The frontman and songwriter, Ted Munda, was apparently still in high school when he penned She Already Has Somebody (with V. Rago) as well as it's top notch Flip-Side, I'm For Things You Do. It's the band's second single and was given to us in 1966, of course. It features gentle, warbly guitar work by John Bernard who sounds like he has been digging on some surf music. The song also comes with some stellar whispered harmonies courtesy of Munda and Charlie Berl, each of whom appear to have worshipped devoutly at the church of The Holy Zombie with pastors Blunstone and Argent leading the minor key sermons. 

She Already Has Somebody is top notch all the way through. But this Flipper thinks it reaches it's zenith at the surprising and convincing music break starting at 1:20. The break starts with a little bit of a Pete Townshend influenced dead pickup switching and then rolls into a peppy drum beat. The lead then changes keys and goes into beautiful stutter rhythm. The Flip-Side, I'm For Things You Do, is another wonderful rocker that shows great restraint and mousy vocals.
Until next time, we'll see you On The Flip-Side!

Monday, November 24, 2014

Mid-Atlantic Spotlight: The Werp's - Love's A Fire.

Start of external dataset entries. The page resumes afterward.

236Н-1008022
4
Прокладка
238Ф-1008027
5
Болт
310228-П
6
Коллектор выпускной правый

We're back after a wonderful weekend with more Battle of the Bands for the The Mid-Atlantic Region.

Today we play a record by a band with the miserable name of The Werp's. Not sure why they have a possessive apostrophe in their name. The band hailed from Somerville, New Jersey and recorded only one record for WGW Records in 1967. That song is the catchy Love's A Fire.  But what we present to you today is not really that record. You see the one released was a much faster number with the guitar mixed way down, the organ mixed way up and some poppy horns scatting all over the song. It's okay, but the horns drive me crazy. So what we give you is an earlier unreleased take of Love's A Fire thanks to the hard work of Tim Warren from the Back From The Grave series. This version is a little slower, has the nice guitar hook at the beginning and gets a good non-Herb Alpert type mix. It also clocks in at a minute longer.

The song was written by J. Serenko and J. Matzko and recorded in New York city. Don't know too much more. Below is a YouTube link to the released version.

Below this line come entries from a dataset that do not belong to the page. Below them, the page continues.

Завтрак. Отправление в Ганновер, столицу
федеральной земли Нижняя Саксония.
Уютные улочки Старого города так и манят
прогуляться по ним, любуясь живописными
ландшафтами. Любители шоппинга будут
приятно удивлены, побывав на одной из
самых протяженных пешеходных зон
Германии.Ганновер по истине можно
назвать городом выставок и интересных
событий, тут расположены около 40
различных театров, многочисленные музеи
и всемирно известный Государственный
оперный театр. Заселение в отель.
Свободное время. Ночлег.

Until next time, we'll see you On The Flip-Side!

Friday, November 21, 2014

Mid-Atlantic Spotlight: Richard and The Young Lions - Open Up Your Door/Once Upon Your Smile

We move our regional Battle of the Garage Bands Battle a little further south. We started with New England where The Squires ran away with the not-so-friendly competition with their double sided gem, Going All The Way/Go Ahead. Then we dealt with New York and the winner of that region was The Blues Magoos with We Ain't Got Nothing Yet/Gotta Get Away. Today we turn our attention to the Mid-Atlantic region of these United States. For our purposes, that will incorporate the Mason-Dixon line states of New Jersey, Pennsylvania, Maryland, Delaware and The District of Columbia. 

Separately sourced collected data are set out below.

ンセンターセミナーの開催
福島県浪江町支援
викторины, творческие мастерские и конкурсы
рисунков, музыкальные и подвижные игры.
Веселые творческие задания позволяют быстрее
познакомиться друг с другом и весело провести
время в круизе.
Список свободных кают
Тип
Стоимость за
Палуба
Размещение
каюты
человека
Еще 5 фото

We start in Newark, New Jersey where we have the mighty cool looking Richard and The Young Lions. We've written about the band's third single and even included a bunch of cool photos. We turn our attention today to their debut single: Open Up Your Door b/w Once Upon Your Smile. The record was released on Phillips Records in July of 1966 and even got a rice-paper thin picture sleeve. Both sides were written by the songwriting team of Brown, Nader and Bloodworth who also get production credit. Those cats were associated with Detroit's Bob Crewe who was working with Mitch Ryder and the Detroit Wheels about the same time. That association meant the Young Lions record actually did okay in the Detroit and Buffalo markets, but not so much in New Jersey. Curious. 

Open Up Your Door is a great raver with Richard Tepp's gravely, snot-nosed voice leading the stomper of a song. I'm particularly fond of the balance between jangly guitar and fuzz guitar as well as the odd African drum sound that runs throughout (see the scan of the Flip-Side of the single).

The Flip-Side of Once Upon Your Smile doesn't get a lot of attention from garage fans but I love this song. Slow and brooding, Richard Tepp's vocals are in top form. The lyrics are clever and the horns are perfectly utilized. And then you get that really groovy bridge where the horns really shine.